Artificial Intelligence platforms are complex. They combine a multitude of tools and frameworks that help Data Scientist and Data Engineers to solve the problem of building end-to-end pipelines.
But those AI platforms, by inheritance, have a degree of complexity. Let take at the use case of some of them:
The end goal of every organization that utilizes machine learning (ML) is to have their ML models successfully run in production and generate value to the business. But what does it take to reach that point?
Before a model ends up in production, there are potentially many steps required to build and deploy an ML model: data loading, verification, splitting, processing, feature engineering, model training and verification, hyperparameter tuning, and model serving.
In addition, ML models can require more observation than traditional applications, because your data inputs can drift over time. Manually rebuilding models and data sets is time consuming and error prone.
Kubeflow project - https://www.kubeflow.org/docs/about/use-cases/
See the elephant in the room? We all have to struggle with the complexity of a process that looks like the one below
So here the first problem we identified (yes I said first): Remove the complexity and give you a straight solution.
Now there are plenty of alternatives when it comes to the infrastructure (local infrastructure) like:
Docker for Windows (Kubernetes)
And some of them even allow you to install some platforms like Kubeflow but.. could you cherry-picking AI tools and/or solutions and running them on top of an infrastructure that does not suck up your entire laptop RAM? Let say you start from learning the basics of training a model on different platforms and later move to learn serving models. You won't have everything running but move from one configuration to the other quickly.

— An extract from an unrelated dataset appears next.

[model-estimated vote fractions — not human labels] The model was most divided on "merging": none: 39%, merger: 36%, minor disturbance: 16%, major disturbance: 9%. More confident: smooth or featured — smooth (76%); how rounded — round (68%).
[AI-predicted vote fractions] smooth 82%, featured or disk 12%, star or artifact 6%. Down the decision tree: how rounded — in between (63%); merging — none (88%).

If experimentation is one face of the coin the other is using K3ai in the context of CI/CD.
Data Engineers, DevOps or in a more fancy definition AIOps have to face the challenge of building infrastructure pipelines that satisfy the following requirements:
Must be FAST to be built and EASY to be destroyed
Must be AVAILABLE everywhere no matter if it's on-prem, on-cloud, or in the remote universe
Must be REPRODUCIBLE you want to be able to replicate the scenario again and again without having every time to re-configure things from scratch
K3ai goal is to provide a micro-infrastructure that removes the complexity of the installation, configuration, and execution of any AI platform so that the user may focus on experimentation.

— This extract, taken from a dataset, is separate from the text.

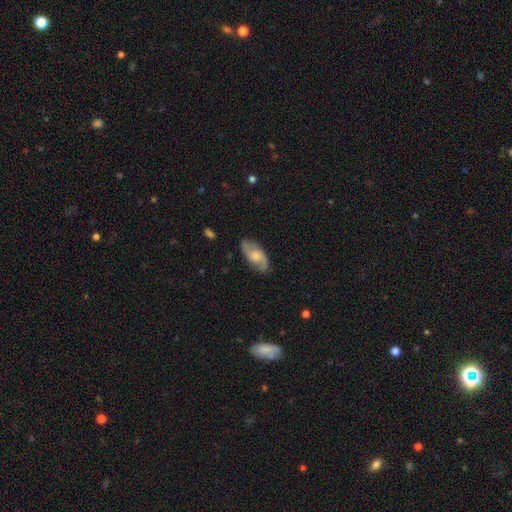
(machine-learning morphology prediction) Overall: featured or disk (60%; smooth 34%). Edge-on disk: no (93%). Bar: no (60%; weak 34%). Spiral arms: yes (88%). Bulge size: moderate (43%; small 24%). Merging: none (81%).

We want to satisfy the need for AI citizens and Corporate Scientists to be able to focus on what matters to them and forget the complexity attached to it.

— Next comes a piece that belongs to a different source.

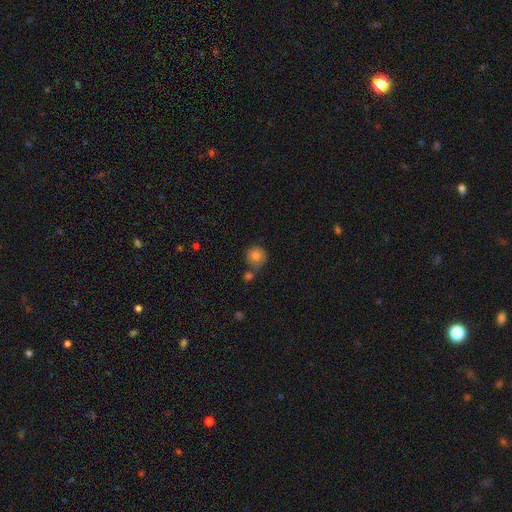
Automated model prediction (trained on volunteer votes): Smooth or featured: smooth — 80% (featured or disk — 11%)
How rounded: round — 90% (in between — 9%)
Merging: none — 56% (merger — 23%)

To do so we have to satisfy a few requirements:
Everything we code has to be SIMPLE enough that anybody can contribute back
Everything must live within ONE single command. This way may easily be integrated within any automation script
Everything must be MODULAR. We want to provide the greatest list of AI tools/solution ever so people may cherry-picking and create their own AI infrastructure combinations
We DO NOT install anything client-side (aka we don't want to be invasive) if not the minimal tools needed to run the solution (i.e.: k3s)
We want to FAST
We want to be LIGHTWEIGHT
K3ai is for the community by the community we want to be the reference to learn, grow for AI professionals, students and researchers.